Mark Holcroft (pictured, centre) was a
low-security inmate who suffered a heart attack while travelling in a prison
van from Bathurst to the Mannus Correctional Centre, near Tumbarumba.

Mr Holcroft reported to
Justice Health nurses that he had chest pains a week before he went on his
fatal journey from Bathurst to Mannus.

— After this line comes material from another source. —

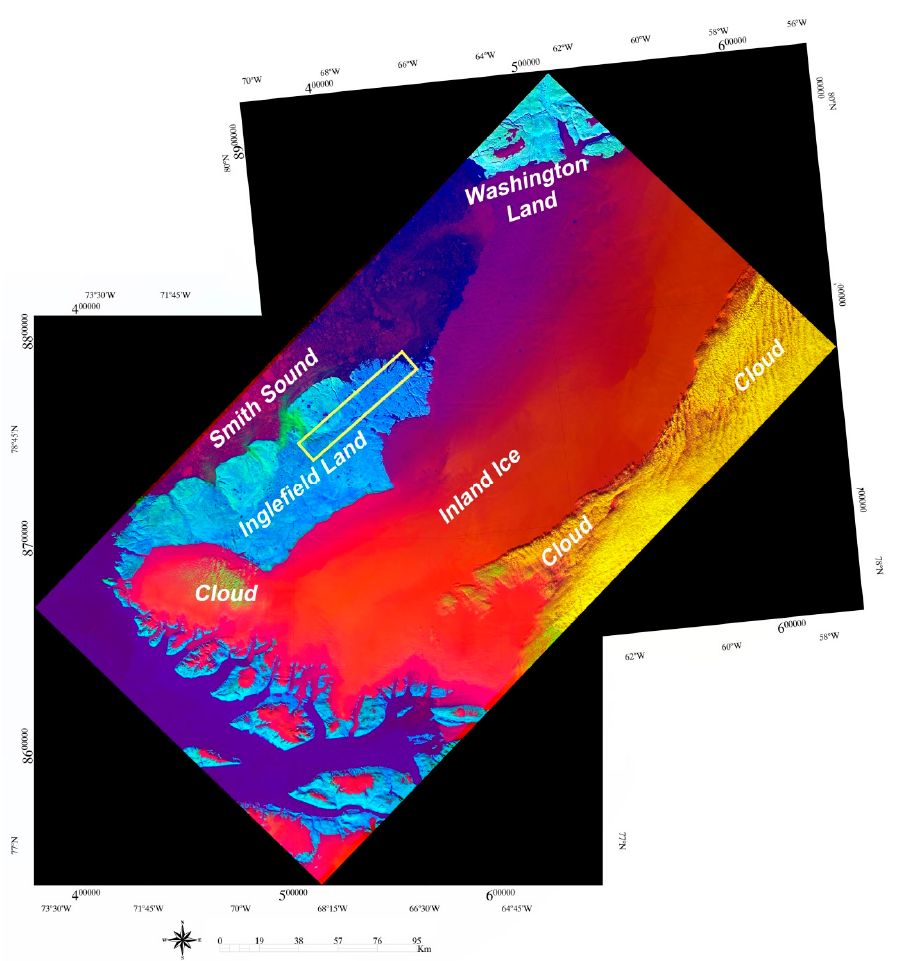
Figure 4. A regional view of the northwestern part of Greenland generated using a mosaic of Landsat-8 images as RGB false-color composite of the normalized di ff erence snow index (NDSI), Al-OH-bearing alteration minerals index (Al-OH-MI), and thermal radiance lithology index (TRLI). Yellow rectangle shows the location of the Cu-Au mineralization belt.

He was given tests, but a doctor
employed by Justice Health misread the results.

A former prisoner,
Andrew Bond, was one of several prisoners inside the van when Mr Holcroft
died.

Mr Bond told the
Inquest there was no way to communicate with the guards who were driving the
van, so inmates started to yell, wave at security cameras and rock the prisoner
compartment to alert them to the fact that Mr Holcroft was having a heart
attack.

One of the guards,
Clive Bateman, told the inquest he heard the noise but assumed the commotion
was because the inmates were getting bored.   

The Inquest highlighted several
issues:

  •  There was no
    two-way communication in the van so prisoners could not alert the drivers
    to emergencies
  •  There was only
    one observation camera working in each of the van’s compartments
  •  There was no
    alert button for prisoners in NSW prison transport
  •  The prisoners had
    no food, no water and no toilet stops on a journey that lasted over four hours.

Expert evidence given at the
Inquest indicated that Mr Holcroft’s death was preventable because, if the tests he was given before he travelled were properly interpreted, he should have been immediately hospitalised and
would have been treated successfully.

PIAC made submissions to the
Coroner requesting recommendations, including:

  • A mandatory
    duress button in all prison vehicles
  • An intercom
    system that allows two-way communication in prison vans
  • Mandatory water,
    food and toilet stops on long prison van journeys
  • All NSW
    Corrective Services policies and protocols about prisoner care to be open and
    accessible to the public.

Photo: The Holcroft
family, Christmas 2008 … Christopher
(left), Liane, Mark, Nerida and Peter. Photo courtesy of Christopher Holcroft.